The computational throughput of a processor reflects the rate at which this processor can perform floating-point or integer arithmetic operations. In recent computer architectures, the computational throughput of processors increases approximately 2x every 2 years. At the same time, the rate of performance improvements is much lower for other components of computer architecture, such as DRAM, network fabrics and persistent storage. These trends have important consequences for best programming methods for computational applications.
In this course, you will learn to identify applications that can be compute-bound using the Roofline model.
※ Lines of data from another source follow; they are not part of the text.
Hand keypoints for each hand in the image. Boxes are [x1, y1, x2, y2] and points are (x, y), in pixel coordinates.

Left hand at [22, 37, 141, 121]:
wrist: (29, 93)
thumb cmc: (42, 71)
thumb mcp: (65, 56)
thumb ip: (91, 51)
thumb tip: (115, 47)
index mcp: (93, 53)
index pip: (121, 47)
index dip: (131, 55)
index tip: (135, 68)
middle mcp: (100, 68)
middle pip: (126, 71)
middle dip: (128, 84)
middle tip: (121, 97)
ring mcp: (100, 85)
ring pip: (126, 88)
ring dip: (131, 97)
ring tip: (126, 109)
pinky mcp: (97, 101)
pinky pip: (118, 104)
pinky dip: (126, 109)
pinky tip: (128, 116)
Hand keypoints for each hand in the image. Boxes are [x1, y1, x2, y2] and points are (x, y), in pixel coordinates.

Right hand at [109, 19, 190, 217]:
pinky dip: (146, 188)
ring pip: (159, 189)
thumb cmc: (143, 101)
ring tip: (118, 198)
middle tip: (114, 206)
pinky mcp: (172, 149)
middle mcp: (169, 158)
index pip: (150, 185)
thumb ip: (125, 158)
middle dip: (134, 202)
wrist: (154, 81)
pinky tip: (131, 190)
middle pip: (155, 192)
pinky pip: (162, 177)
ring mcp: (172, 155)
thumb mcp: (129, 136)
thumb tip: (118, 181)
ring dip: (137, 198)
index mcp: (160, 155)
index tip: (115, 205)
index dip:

You will see how to use Intel® Parallel Studio XE tools (Intel® Advisor, Intel® VTune™ Amplifier and its Application Performance Snapshot tool) to detect optimization opportunities to make your application
- vectorized with the appropriate instruction set
- free of inner loop setup overheads
- efficient at the ALU pipeline utilization through the chaining of multiple independent instructions
- economical in terms of memory access thanks to loop tiling (or cache blocking)
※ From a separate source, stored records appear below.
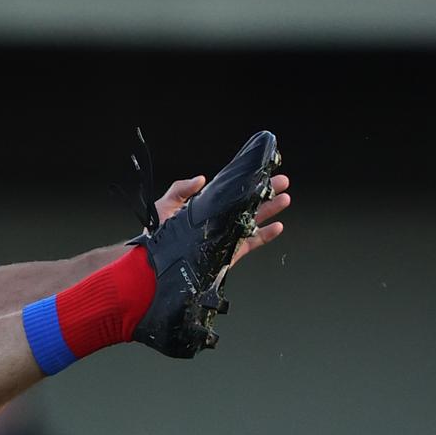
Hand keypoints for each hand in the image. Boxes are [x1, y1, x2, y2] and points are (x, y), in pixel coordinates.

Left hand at [153, 174, 291, 266]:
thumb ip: (181, 189)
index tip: (261, 172)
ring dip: (269, 210)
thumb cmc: (154, 234)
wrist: (151, 262)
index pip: (231, 194)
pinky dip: (264, 236)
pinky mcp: (227, 254)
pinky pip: (249, 244)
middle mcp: (218, 222)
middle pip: (247, 205)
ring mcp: (224, 237)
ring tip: (284, 199)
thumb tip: (200, 178)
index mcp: (206, 210)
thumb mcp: (165, 205)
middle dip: (266, 192)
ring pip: (252, 222)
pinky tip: (276, 227)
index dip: (246, 184)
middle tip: (282, 181)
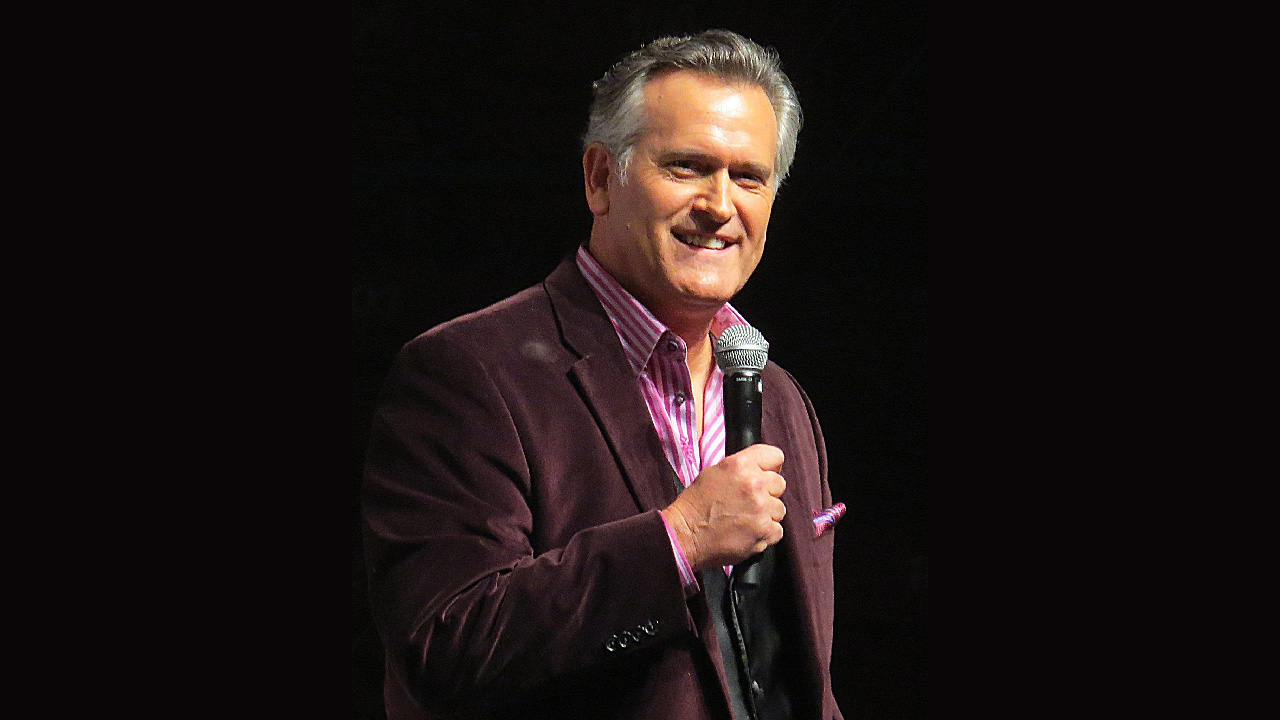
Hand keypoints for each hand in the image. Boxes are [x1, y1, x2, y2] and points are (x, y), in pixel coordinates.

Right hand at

- more efficient through specialization for fixed problem parameters and sizes
- portable and future-proof through the use of Intel’s performance libraries and explicit threading/SIMD constructs
The course is structured as a combination of instruction material (30%) and hands-on guided exercise (70%). After enrolling in the course, you can download the source code of a hands-on exercise, which is a compute-bound 64-taps FIR filter. You can compile the application on your computer and proceed with the lessons. You will run and analyze the application in Intel® Parallel Studio XE tools and get it close to the theoretical peak arithmetic performance limit. You can also download and open the results of data collection in Advisor and VTune collected on a server based on a two-way Intel® Xeon® Scalable processor with a total of 12 CPU cores.